Ojciec Roger pracował już wtedy w Rawie Ruskiej. Od 1997 r. gwardianem domu i proboszczem parafii był o. Zygmunt Majcher, którego wsparł o. Eugeniusz Kwiatkowski, niemłody już kapłan, który ze względów zdrowotnych musiał wrócić do kraju. Po jego wyjeździe o. Zygmunta wspierali m.in. o. Mariusz Uniżycki i o. Tadeusz Pawłowicz. Wspólnota po wzniesieniu kościoła kontynuowała prace inwestycyjne. Przystąpiła m.in. do budowy klasztoru obok świątyni. Po zakończeniu tej inwestycji o. Majcher przystąpił do budowy kościoła w Kamieniu Korzyrskim na dawnym polskim cmentarzu. Został on poświęcony 24 czerwca 2005 r., w tym samym dniu, w którym odbywały się uroczystości powtórnego otwarcia we Lwowie Cmentarza Orląt.

Z Krakowa na Kowelszczyznę (2/2) (PL)

O. Polikarp Strzałkowski OFM

Po odejściu o. Zygmunta Majchera funkcję proboszcza i gwardiana klasztoru objął o. Tadeusz Pawłowicz. W 2006 r. duszpasterska pałeczkę przejął o. Polikarp Anatol Strzałkowski. Obowiązki wikarego objął o. Augustyn Henadij Siciński, urodzony we Lwowie w 1959 r., który przeszedł trudną drogę do zakonu, do którego wstąpił w 1984 r., kończąc studia w 1995 r. w bernardyńskim seminarium w Kalwarii Zebrzydowskiej.

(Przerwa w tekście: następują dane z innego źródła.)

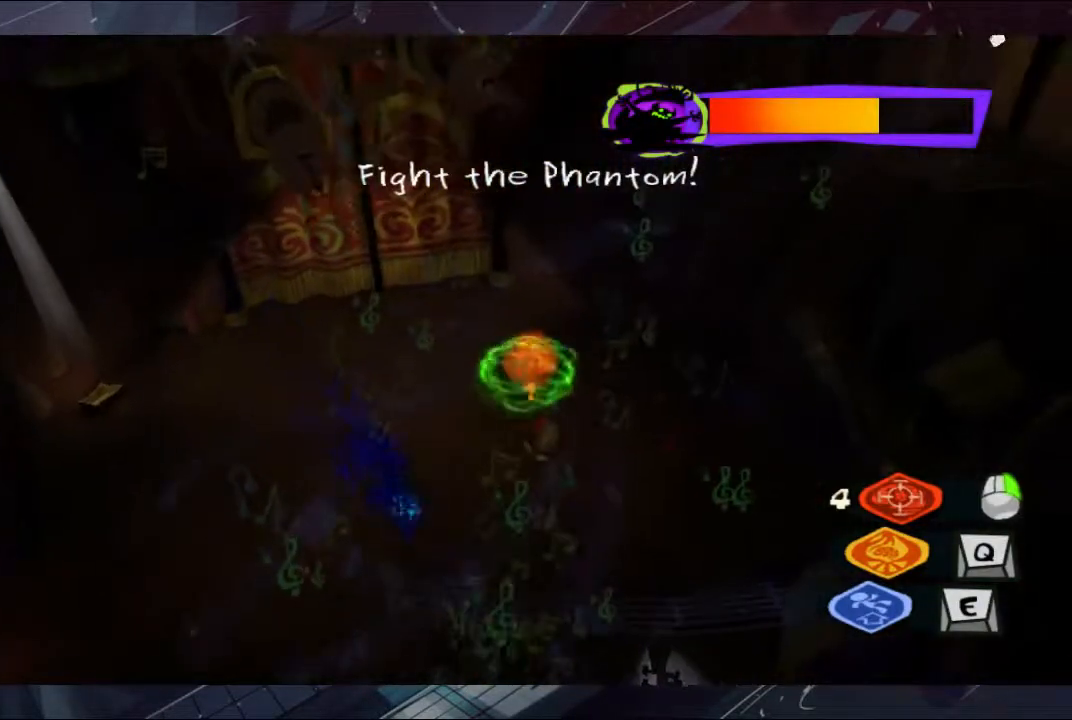
{"dt_ms": 1000, "buttons": [], "left_stick": "right", "right_stick": "center", "button_events": []}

Pracował później m.in. w Czeczelniku i Połonnem. Ojciec Polikarp urodził się w Jasenówce k/Żytomierza w 1970 r. Szczyci się tym, że pochodzi z polskiej rodziny, która za wiarę i polskość zapłaciła konkretną cenę. On sam niejeden raz był obiektem drwin za to, że zawsze podkreślał, że jest Polakiem.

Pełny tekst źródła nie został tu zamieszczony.